Attorney General Daniel Cameron issued an Attorney General Opinion stating that state and local officials cannot order the closure of religious schools that comply with social distancing and health guidelines during the COVID-19 pandemic.

“The law prohibits the state from mandating the closure of religiously affiliated schools that are complying with recommended health guidelines,” said Attorney General Cameron in a press release issued on Wednesday, August 19. “Our courts have consistently held, throughout this pandemic, that religious entities are protected by our Constitution. Religiously affiliated schools are an important extension of faith for many Kentucky families, and the state cannot prevent them from operating so long as necessary health precautions are observed.”

The opinion states that the Governor, the Cabinet for Health and Family Services, and other officials are prohibited from closing religiously affiliated schools in violation of the First and Fourteenth Amendment of the U.S. Constitution and state law.

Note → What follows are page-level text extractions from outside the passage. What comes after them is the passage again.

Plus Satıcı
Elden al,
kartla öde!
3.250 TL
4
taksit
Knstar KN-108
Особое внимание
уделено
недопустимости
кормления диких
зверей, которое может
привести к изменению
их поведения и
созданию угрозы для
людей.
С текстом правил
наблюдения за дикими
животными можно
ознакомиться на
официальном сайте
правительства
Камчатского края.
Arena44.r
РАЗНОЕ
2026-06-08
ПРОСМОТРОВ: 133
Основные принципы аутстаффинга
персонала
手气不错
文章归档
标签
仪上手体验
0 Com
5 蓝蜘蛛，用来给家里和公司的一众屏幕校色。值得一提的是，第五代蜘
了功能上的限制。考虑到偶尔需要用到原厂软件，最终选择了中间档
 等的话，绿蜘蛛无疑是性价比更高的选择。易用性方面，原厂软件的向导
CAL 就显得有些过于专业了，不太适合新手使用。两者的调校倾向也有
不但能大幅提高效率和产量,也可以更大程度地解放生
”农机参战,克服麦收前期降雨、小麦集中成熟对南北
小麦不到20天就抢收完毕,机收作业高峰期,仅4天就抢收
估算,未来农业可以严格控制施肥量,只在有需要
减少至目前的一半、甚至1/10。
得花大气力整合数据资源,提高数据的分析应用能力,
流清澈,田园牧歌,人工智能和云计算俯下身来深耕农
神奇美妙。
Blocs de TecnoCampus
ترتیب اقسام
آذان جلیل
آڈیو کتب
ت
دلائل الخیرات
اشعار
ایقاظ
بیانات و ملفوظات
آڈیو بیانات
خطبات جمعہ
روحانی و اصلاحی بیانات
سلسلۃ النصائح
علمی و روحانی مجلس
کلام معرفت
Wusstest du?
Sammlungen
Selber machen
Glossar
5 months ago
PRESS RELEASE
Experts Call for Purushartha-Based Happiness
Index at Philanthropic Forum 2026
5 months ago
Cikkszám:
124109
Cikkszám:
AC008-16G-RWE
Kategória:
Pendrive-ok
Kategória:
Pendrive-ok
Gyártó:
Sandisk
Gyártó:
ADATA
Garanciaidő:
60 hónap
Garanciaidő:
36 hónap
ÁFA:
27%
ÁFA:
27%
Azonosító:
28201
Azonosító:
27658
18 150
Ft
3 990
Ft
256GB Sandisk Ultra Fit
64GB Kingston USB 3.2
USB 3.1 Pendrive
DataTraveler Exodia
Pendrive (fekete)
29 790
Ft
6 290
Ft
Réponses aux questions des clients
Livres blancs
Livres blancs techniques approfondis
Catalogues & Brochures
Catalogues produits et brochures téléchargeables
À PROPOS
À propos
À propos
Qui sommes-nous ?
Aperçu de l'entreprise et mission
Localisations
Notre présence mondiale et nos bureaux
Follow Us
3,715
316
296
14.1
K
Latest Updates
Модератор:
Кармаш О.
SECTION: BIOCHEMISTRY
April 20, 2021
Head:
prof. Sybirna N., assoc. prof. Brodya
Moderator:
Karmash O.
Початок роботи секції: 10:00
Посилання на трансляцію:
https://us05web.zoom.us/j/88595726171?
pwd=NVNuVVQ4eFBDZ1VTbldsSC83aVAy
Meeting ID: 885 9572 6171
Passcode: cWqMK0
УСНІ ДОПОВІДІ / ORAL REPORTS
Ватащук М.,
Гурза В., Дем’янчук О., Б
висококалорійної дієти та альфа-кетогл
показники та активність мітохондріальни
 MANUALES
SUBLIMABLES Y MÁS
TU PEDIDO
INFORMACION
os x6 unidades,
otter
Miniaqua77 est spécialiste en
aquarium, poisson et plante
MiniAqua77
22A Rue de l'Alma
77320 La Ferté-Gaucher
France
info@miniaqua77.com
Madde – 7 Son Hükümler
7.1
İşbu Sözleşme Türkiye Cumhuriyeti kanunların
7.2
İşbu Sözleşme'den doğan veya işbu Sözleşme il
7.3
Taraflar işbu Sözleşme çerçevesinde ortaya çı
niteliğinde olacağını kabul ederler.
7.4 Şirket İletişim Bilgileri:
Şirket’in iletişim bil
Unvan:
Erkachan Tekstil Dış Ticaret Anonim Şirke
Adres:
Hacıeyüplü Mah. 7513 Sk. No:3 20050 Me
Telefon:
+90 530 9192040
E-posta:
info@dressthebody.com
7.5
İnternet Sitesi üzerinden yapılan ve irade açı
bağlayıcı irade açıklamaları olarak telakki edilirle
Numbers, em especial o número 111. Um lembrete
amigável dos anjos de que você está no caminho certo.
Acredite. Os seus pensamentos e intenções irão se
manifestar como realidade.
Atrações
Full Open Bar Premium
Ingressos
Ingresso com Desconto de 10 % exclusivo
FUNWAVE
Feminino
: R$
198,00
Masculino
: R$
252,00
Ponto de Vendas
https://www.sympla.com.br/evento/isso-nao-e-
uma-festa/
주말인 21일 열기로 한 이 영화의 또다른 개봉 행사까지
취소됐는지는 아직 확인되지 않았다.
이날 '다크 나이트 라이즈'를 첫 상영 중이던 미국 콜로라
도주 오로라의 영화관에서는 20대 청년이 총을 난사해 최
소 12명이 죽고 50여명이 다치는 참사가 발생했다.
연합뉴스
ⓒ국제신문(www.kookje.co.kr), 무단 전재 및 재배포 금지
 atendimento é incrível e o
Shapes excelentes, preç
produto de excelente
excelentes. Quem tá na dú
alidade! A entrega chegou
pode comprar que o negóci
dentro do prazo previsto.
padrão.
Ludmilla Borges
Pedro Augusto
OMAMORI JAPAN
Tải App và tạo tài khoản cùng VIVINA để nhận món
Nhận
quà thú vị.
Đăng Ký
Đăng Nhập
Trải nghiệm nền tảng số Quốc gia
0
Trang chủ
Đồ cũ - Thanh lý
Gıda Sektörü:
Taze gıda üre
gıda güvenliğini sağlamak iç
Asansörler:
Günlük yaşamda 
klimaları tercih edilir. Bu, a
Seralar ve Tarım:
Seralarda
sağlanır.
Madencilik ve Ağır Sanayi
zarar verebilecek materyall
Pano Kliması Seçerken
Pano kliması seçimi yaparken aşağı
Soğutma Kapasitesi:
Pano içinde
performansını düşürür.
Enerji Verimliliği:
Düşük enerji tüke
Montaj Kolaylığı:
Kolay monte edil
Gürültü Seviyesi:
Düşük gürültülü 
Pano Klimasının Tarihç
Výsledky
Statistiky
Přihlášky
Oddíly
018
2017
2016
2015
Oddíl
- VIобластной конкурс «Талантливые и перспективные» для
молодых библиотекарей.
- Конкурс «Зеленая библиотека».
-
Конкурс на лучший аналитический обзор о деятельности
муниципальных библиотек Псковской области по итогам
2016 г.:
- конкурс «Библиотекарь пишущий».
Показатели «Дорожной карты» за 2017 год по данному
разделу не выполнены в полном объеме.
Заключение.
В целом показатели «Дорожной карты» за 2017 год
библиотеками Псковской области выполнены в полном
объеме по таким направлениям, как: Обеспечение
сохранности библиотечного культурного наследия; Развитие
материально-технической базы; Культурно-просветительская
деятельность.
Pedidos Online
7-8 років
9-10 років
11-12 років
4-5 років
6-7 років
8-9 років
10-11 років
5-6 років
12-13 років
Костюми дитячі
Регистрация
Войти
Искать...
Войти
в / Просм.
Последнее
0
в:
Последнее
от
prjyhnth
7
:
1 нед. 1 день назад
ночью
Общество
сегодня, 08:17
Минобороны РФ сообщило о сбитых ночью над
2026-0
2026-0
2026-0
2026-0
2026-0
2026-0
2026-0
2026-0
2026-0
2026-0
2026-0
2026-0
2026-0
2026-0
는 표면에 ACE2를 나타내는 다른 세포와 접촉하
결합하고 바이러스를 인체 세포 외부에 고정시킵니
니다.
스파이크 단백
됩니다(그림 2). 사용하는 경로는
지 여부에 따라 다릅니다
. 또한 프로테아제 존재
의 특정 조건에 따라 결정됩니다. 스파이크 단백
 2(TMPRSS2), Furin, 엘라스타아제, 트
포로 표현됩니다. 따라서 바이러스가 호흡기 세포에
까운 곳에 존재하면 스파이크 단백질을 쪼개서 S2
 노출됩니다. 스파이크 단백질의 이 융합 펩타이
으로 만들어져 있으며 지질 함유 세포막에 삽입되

A forced closure of religious schools would also violate Kentucky’s Religious Freedom Restoration (RFRA) act, which provides that government cannot “substantially burden” a religious belief without demonstrating “a compelling governmental interest” and using “the least restrictive means to further that interest.”

Governor Beshear said Wednesday at his news conference that nobody was trying to shut down a school that was complying.

“With only a couple of individual schools now reopened, we know that one has already had to go to virtual based on a COVID positive kiddo that we hope gets better,” Beshear said during his news conference.

Williams, pastor at Gospel Baptist Church, is principal at the school and has been since it opened.

His wife, Tracey, is also a teacher at the facility.

Williams is originally from Jamestown, Tennessee, while Tracey, who will be a full-time teacher, is from nearby Byrdstown.